Bobines perdues

Des portions de ma vie défilent sous mes yeux. Ce sont comme des rushes, des bouts d’essai. Est-ce que ça fait un film ? Non. Il faudrait élaguer, couper au montage, et tourner à nouveau certaines scènes pour lesquelles il avait bien fallu (mais c’est pareil pour tout le monde) se contenter d’une seule prise.

A quoi cependant cela servirait-il ? A rien. Je ne vois pas que ça puisse intéresser grand monde en dehors de moi. Je n’ai pas abordé ma vie comme un spectacle. Quand j’en revois des extraits, ils me paraissent dans l’ensemble paisibles et agréables.

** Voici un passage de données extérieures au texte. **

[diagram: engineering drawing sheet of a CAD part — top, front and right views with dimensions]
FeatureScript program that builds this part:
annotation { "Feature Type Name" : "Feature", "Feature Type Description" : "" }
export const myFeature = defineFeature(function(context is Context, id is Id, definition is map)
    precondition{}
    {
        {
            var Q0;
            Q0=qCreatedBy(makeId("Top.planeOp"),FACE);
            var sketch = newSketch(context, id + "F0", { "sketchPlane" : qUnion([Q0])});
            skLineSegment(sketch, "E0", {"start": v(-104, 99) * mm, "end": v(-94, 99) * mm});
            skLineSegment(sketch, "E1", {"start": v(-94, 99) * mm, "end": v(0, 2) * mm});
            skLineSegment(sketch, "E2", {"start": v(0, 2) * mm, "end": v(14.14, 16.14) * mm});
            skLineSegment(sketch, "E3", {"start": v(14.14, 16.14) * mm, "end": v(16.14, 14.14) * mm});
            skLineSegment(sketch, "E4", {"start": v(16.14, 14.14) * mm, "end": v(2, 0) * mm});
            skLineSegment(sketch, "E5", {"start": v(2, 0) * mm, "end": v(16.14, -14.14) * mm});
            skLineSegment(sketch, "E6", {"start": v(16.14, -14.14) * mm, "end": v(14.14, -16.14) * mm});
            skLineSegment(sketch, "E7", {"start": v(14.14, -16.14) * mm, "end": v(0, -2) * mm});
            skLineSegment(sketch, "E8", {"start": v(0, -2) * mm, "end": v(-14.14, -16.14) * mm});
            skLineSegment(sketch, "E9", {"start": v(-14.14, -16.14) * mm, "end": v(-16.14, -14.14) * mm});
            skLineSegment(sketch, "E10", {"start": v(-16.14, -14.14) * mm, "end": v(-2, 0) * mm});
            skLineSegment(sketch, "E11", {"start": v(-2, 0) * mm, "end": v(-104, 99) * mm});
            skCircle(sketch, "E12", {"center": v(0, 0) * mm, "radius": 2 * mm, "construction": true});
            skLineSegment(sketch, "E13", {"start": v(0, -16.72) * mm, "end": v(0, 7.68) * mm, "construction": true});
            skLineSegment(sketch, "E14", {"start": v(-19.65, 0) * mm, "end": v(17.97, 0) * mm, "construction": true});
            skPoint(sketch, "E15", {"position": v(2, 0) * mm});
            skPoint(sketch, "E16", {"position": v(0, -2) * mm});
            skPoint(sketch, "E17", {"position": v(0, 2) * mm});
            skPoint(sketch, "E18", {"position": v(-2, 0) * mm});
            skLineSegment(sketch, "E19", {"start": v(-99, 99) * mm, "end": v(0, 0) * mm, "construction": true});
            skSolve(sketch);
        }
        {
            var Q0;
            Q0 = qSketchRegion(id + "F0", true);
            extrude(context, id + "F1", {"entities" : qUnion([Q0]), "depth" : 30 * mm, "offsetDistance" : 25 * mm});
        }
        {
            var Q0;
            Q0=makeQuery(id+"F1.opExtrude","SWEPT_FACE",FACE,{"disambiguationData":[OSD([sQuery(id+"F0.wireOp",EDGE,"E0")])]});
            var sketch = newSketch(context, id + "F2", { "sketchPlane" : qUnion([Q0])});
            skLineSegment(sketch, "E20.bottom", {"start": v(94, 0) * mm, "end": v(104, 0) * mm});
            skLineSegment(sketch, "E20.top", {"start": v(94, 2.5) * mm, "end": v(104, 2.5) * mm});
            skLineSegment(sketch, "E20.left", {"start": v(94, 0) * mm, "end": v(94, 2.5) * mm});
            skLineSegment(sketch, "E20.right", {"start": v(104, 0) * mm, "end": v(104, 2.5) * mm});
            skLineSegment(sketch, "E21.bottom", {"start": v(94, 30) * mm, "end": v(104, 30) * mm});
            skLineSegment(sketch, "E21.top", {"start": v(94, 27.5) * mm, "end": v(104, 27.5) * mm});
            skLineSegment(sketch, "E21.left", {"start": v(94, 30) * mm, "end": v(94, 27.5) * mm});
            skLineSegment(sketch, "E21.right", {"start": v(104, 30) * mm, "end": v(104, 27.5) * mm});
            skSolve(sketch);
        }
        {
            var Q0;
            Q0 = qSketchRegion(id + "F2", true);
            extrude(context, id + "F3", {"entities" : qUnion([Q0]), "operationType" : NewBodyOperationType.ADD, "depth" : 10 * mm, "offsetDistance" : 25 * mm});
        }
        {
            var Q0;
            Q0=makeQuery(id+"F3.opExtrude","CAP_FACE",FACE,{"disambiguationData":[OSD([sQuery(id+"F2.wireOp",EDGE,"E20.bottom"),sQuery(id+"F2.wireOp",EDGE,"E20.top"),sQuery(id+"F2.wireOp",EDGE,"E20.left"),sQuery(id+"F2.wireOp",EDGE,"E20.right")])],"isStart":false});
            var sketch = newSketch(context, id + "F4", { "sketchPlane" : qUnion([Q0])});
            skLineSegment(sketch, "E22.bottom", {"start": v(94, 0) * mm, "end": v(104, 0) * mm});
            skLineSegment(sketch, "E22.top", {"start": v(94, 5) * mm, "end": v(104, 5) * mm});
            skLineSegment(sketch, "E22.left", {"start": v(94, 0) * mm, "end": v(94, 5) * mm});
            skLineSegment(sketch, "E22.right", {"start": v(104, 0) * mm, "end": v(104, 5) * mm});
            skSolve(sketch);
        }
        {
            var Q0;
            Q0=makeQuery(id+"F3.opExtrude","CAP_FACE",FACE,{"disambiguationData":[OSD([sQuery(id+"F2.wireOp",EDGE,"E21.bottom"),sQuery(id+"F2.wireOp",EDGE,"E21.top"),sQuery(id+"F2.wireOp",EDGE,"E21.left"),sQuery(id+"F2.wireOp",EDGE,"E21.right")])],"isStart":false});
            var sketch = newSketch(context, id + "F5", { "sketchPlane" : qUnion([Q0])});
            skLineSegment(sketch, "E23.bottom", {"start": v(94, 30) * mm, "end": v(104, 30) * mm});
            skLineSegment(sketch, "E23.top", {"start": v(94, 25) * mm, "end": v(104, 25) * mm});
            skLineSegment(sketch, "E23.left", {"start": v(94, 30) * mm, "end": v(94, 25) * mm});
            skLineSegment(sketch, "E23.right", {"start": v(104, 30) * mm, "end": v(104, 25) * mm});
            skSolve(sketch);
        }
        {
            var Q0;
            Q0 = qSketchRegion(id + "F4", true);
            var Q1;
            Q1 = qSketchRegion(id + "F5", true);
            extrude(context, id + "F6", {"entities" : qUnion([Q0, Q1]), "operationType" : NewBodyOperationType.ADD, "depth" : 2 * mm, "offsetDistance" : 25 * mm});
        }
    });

Avec un regard critique on pourrait regretter que le scénario n’ait pas été plus riche en aventures, et que le personnage principal n’ait pas fait preuve de davantage d’ardeur, de brio, ou de ténacité. Soit. Mais j’ai eu une vie assez pleine, et je n’ai jamais cherché à réussir ni à ce qu’on me trouve admirable. J’ai surtout essayé d’être heureux.

Ce qui me frappe cependant, pour poursuivre la métaphore du film, c’est le nombre de bobines perdues. Tant d’épisodes dont les images se sont effacées, tant de personnages dont il ne subsiste rien, tant de semaines, de mois, d’années même dont la trace disparaît dans le grand dissolvant de l’oubli.